Genetic Screening & Modern Healthcare
Overview of genetic screening in healthcare
Types of Genetic Screening
Genetic screening does not imply a single test but rather a number of methods whose concentration is on a particular objective:
- Newborn Screening- Completed shortly after birth and is used to identify rare congenital but treatable illness such as PKU, congenital hypothyroidism, or sickle cell disease.
- Carrier Screening Someone is being treated for a disease like cystic fibrosis or Tay-Sachs disease because of a gene. Good as a birth control measure.
- Prenatal Screening: It is conducted in fetus to identify either genetic or chromosomal abnormality during pregnancy. Frequently preceded by such preventive tests as amniocentesis.
- Predictive and Presymptomatic testing- These are used on healthy persons to test whether one is at risk of developing diseases like Huntington or cancers that relate to BRCA.
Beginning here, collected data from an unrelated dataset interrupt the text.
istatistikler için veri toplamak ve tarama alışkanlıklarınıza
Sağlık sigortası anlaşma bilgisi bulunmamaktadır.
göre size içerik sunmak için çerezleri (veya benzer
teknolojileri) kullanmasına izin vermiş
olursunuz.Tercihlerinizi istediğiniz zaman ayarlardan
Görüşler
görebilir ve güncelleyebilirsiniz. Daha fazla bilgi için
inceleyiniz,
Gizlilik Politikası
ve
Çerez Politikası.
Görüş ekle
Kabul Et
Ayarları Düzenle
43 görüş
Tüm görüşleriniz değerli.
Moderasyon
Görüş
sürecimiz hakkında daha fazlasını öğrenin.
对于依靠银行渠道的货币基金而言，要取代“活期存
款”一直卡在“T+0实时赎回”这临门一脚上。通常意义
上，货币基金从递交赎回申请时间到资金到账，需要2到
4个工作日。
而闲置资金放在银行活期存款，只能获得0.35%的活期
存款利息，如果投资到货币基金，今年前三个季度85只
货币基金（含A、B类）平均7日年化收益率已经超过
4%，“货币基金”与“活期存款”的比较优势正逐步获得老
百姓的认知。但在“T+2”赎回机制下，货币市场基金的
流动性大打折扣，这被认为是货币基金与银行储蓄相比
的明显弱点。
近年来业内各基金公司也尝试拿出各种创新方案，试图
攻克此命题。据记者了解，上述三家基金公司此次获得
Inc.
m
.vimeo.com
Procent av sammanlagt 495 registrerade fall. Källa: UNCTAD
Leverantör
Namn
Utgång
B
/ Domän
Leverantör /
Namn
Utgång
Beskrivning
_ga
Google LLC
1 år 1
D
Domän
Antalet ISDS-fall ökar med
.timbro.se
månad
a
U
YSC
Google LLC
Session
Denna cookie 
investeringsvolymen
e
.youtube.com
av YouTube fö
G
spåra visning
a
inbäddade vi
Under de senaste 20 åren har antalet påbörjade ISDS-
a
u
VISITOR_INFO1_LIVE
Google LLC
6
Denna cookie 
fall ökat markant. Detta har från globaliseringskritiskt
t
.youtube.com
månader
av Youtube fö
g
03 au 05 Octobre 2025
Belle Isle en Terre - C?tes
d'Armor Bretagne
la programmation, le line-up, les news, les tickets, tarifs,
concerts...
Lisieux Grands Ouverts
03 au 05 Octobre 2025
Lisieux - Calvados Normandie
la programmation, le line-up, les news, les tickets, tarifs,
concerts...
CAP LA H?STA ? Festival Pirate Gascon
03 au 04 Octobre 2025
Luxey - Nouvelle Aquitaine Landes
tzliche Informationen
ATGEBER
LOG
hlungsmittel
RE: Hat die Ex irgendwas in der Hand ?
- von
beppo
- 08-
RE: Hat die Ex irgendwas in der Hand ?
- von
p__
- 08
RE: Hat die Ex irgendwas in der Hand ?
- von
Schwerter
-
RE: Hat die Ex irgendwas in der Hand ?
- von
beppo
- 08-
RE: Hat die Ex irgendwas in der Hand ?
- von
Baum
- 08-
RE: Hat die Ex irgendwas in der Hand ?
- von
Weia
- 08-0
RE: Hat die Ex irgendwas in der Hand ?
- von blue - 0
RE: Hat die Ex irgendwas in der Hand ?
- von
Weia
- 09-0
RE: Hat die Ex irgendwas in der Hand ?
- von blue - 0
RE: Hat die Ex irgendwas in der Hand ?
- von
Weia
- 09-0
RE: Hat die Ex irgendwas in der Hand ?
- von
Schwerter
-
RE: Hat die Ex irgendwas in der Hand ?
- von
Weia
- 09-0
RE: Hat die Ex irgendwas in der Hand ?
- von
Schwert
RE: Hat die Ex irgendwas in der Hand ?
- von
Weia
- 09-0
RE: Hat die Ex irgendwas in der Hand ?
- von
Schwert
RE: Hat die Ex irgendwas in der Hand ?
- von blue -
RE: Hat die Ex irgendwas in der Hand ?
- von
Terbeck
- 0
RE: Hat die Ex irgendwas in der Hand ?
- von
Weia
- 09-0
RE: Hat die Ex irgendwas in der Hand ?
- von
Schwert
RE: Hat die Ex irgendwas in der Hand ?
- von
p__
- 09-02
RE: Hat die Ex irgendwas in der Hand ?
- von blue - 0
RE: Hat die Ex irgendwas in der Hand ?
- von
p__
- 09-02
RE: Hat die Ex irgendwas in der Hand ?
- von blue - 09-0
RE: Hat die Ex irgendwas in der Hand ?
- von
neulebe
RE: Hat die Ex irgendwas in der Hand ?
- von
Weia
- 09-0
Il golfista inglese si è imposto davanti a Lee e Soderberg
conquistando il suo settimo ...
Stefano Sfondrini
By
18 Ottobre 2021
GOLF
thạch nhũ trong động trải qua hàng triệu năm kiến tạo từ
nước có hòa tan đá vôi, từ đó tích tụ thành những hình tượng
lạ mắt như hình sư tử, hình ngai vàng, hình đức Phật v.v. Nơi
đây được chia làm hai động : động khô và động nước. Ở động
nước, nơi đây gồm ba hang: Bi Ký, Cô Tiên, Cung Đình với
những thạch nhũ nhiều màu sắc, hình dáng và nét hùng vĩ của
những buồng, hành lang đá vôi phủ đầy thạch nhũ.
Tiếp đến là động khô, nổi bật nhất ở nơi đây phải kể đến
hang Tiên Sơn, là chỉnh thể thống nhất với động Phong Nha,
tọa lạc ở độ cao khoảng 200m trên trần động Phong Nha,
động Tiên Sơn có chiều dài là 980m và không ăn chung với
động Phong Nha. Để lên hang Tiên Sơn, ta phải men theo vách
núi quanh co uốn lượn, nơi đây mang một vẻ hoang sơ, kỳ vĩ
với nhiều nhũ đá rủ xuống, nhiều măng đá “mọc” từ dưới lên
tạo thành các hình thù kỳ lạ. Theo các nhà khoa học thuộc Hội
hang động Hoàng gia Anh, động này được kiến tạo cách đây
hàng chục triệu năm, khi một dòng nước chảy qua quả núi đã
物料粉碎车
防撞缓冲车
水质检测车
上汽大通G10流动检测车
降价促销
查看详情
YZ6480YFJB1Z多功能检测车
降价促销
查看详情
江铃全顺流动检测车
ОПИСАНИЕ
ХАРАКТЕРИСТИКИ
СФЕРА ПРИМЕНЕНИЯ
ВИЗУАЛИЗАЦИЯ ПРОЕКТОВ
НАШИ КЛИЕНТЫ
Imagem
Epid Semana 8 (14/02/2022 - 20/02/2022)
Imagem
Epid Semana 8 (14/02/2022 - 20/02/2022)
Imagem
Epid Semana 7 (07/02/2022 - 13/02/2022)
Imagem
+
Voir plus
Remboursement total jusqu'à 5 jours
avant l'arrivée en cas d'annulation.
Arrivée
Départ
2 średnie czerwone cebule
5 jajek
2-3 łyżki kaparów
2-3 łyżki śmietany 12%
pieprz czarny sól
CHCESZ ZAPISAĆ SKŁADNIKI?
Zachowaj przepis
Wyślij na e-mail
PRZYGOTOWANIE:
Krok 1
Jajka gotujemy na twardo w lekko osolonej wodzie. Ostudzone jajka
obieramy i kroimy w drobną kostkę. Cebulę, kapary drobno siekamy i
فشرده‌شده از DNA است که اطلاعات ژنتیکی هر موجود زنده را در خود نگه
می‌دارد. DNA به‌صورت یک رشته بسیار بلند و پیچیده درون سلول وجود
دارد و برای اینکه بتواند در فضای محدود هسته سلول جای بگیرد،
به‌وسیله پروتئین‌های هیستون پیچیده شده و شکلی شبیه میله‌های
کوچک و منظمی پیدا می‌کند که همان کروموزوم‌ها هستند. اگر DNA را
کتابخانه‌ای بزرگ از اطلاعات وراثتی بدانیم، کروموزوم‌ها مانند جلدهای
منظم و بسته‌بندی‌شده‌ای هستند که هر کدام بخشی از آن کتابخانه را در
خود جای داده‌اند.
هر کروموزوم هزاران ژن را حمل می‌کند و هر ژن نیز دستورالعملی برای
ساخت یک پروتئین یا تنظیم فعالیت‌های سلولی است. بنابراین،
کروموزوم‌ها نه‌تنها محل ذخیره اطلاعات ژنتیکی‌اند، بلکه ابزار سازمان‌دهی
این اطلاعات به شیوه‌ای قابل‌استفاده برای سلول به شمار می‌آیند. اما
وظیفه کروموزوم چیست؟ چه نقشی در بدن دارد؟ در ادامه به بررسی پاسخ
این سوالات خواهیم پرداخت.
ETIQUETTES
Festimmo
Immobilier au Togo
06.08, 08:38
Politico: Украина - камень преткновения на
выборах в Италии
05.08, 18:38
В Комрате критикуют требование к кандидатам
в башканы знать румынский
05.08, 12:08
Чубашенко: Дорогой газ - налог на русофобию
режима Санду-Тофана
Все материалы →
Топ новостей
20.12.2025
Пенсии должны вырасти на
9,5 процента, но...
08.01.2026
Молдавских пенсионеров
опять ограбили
| Table – Overview of Types: | |||
| Type | Purpose | Timing | Example Conditions |
|---|---|---|---|
Newborn |
Early detection & treatment | Birth to first weeks | PKU, congenital hypothyroidism, sickle cell disease |
| Carrier | Reproductive planning | Before or early in pregnancy | Cystic fibrosis, Tay–Sach |
| Prenatal | Screen for fetal genetic disorders | During pregnancy | Trisomy 21, trisomy 18 |
| Predictive | Risk for future disease | Adolescence/adulthood | Huntington’s, BRCA cancers |
Quick View:
- Get to know genetic screening types: newborn screens, and predictive risk screens.
- Discover technologies that will aide you in testing, quicken it and yet keep your program alive at the same time.
- Be aware of the advantages and ethical issues in the field of healthcare.